Un des axes de travail du Balcon est la sonorisation des oeuvres. Celle du Pierrot lunaire compense cependant à peine la baisse d'une octave que subit la ligne vocale en étant distribuée à un homme. Le début de l'oeuvre en est rendu peu compréhensible. Paradoxalement, alors que l'oeuvre est donnée dans une traduction française de Damien Pascal et d'Alphonse Cemin, il faut se remémorer le texte allemand pour comprendre le texte français. La vocalité est au début plus parlée, parfois ensuite plus intensément chantée, auquel cas les paroles passent mieux la rampe et l'"orchestre" (cinq instrumentistes), grâce à la présence du formant du chanteur. Le traditionnel Sprechgesang, avec ses intonations de cabaret et sa prononciation sculptée à bout de lèvres et de dents, est soigneusement évité. La pièce acquiert donc un autre caractère. Plus directe dans son expression vocale, elle voit son expressionnisme transféré sur scène. Tout le glauque et le décadent, qui est bien présent dans les paroles mais est habituellement masqué par l'esthétique du Sprechgesang et l'élégance de l'orchestration, apparaît ici crûment dans la déclamation plus franche et dans sa représentation scénique. Les visions sont sanguinolentes, cauchemardesques. Une boule suspendue accueille les projections vidéo de l'obscur Nieto, dont les notes d'intention laissent perplexe. Plus tard, c'est le corps allongé du récitant qui sert de support à la projection d'un écorché. Le visage barbouillé de rouge ou de blanc, il trépanne un squelette d'oiseau (quasi ptérodactyle à la Tardi) avant d'y allumer son tabac. Cette "Cassandre" et tout ce cérémonial macabre sont en toutes lettres dans le texte mais on y fait attention pour la première fois ! L'esthétique est surréaliste, dadaïste, on se retrouve projeté dans l'entre-deux-guerres, dans un bouillonnement créatif qui semblait avoir été étouffé par la technologie et sa "propreté", mais que la technologie ici permet et soutient, créant un Chien andalou de notre époque.

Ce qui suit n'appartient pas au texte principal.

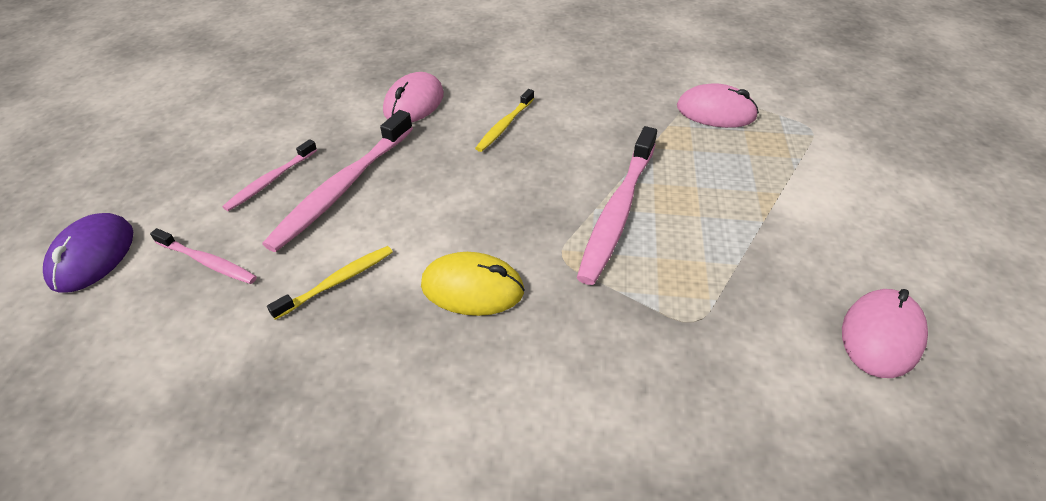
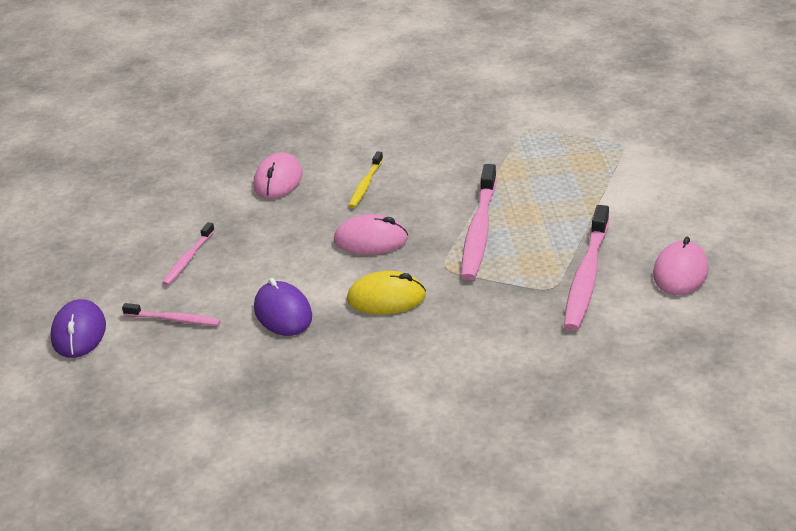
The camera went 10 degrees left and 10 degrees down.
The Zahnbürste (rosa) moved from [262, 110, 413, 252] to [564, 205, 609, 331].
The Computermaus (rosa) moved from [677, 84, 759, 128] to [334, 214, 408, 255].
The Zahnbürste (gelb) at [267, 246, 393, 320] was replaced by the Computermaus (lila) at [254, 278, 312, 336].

L'oeuvre de Beckett mise en musique par Morton Feldman est radiophonique. Elle nous est donc présentée devant le rideau baissé. Un spectateur du premier rang s'avère être "Milord". Sonorisé, il s'adresse de sa place à Jo ("paroles") et Bob ("musique"). On croit les entendre sur une bande enregistrée, mais dans les dernières minutes, le rideau se lève et on découvre que sept instrumentistes cotoyaient sur scène Jo-Bigourdan sous la baguette de Bob-Maxime Pascal. C'est un peu tard pour les apprécier, et la preuve est faite que l'oeil peut s'intéresser quand l'oreille s'ennuie. Rien ne semblant original dans la thématique de Beckett ni marquant chez Morton Feldman, on reste poliment perplexe.
À voir au Théâtre de l'Athénée jusqu'au 28 septembre 2013.